Colombian Authorities Destroy 5,000 Antipersonnel Mines from FARC

Colombian Authorities Destroy 5,000 Antipersonnel Mines from FARC

By Dialogo
May 13, 2013


The Colombian Army reported on May 9 that 5,000 antipersonnel mines from the Revolutionary Armed Forces of Colombia (FARC) were seized and destroyed by in a rural area of Caquetá department.

These homemade explosive devices that belonged to the FARC’s 49th squad, were found in an area known as Filo Seco, in the village of Versalles, the Army said in a statement.

“The Marte team from the sixth division was directed to the area, and through the use of 33 kilos of explosives, divided in three groups to work on 11 kilos each, they were able to achieve the controlled destruction of 5,000 mines,” said the statement.

This seizure comes after the May 5Police report on the confiscation of 2,345 antipersonnel mines from another faction of this guerrilla group in a rural area near the village of San Pablo de Anaya, also in the Caquetá department.

After Afghanistan, Colombia is the world’s highest ranking country in number of antipersonnel mines, and it has been going through an aggressive armed conflict involving guerrillas, armed groups, drug trafficking gangs and state armed organizations.

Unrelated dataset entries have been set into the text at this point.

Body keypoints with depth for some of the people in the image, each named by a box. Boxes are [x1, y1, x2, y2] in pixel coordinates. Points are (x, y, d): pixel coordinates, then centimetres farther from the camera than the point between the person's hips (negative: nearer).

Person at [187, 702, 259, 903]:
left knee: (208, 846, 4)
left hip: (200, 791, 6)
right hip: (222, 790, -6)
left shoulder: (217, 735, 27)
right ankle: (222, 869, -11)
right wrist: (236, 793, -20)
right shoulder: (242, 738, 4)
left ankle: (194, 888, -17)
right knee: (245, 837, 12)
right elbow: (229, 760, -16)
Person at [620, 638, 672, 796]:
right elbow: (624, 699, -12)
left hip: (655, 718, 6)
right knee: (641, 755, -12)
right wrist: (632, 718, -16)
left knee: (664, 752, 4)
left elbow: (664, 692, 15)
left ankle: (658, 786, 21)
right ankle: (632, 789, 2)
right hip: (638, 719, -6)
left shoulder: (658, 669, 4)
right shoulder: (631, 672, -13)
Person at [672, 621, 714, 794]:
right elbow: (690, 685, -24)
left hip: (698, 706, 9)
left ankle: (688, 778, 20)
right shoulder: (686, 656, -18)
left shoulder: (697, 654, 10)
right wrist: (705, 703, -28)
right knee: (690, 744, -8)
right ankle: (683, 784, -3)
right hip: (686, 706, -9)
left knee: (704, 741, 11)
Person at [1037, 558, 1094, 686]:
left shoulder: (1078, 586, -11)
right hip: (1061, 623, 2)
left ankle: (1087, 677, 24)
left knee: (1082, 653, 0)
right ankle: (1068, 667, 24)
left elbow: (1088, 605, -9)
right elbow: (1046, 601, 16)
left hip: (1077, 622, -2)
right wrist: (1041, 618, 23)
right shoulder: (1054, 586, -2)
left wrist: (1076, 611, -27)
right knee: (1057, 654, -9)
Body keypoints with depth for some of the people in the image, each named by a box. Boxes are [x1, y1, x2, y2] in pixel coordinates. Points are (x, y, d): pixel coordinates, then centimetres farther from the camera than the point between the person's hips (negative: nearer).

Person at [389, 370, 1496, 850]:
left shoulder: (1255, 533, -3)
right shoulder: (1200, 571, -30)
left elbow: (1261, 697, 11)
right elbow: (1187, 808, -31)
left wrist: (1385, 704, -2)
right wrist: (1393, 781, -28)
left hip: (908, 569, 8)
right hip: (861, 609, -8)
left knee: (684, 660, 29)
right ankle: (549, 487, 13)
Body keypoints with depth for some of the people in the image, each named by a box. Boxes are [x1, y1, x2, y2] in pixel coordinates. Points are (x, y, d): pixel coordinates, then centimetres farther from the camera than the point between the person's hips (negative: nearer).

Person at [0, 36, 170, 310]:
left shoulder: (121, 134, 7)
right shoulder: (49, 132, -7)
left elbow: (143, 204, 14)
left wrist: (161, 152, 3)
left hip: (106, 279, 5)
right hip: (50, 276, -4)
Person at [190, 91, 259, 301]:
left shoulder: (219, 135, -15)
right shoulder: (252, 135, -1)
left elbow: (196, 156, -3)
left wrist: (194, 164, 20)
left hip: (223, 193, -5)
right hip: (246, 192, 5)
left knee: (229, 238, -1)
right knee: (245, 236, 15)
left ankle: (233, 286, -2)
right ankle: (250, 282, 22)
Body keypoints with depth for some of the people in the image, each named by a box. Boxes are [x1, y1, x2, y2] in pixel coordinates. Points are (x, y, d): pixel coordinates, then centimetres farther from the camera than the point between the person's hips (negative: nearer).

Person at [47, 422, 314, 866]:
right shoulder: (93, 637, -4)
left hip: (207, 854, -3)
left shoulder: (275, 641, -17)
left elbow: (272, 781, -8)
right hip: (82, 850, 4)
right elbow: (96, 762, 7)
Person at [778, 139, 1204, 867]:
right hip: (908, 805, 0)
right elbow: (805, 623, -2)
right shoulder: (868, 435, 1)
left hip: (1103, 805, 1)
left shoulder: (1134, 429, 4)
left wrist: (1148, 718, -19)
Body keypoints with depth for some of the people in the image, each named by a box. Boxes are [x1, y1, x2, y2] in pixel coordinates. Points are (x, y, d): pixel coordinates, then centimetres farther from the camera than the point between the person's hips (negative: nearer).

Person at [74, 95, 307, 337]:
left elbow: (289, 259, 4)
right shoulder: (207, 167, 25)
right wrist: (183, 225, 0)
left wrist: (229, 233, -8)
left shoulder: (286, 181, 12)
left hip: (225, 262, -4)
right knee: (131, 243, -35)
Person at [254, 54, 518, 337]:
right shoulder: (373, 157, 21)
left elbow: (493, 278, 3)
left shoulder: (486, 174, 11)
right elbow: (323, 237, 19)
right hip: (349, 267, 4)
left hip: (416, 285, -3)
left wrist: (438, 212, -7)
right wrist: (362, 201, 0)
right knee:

Colombian authorities blame the FARC, the oldest Latin American insurgency founded in 1964, for most of the minefields in the national territory.

However, Colombian Military forces were also planting antipersonnel mines for years, although after becoming signataries to the Ottawa Convention, they ceased this practice and started to demine their own territories.

Currently, the Colombian government and the FARC are going through peace negotiations in Havana, in which the situation of victims from the conflict must also be analyzed.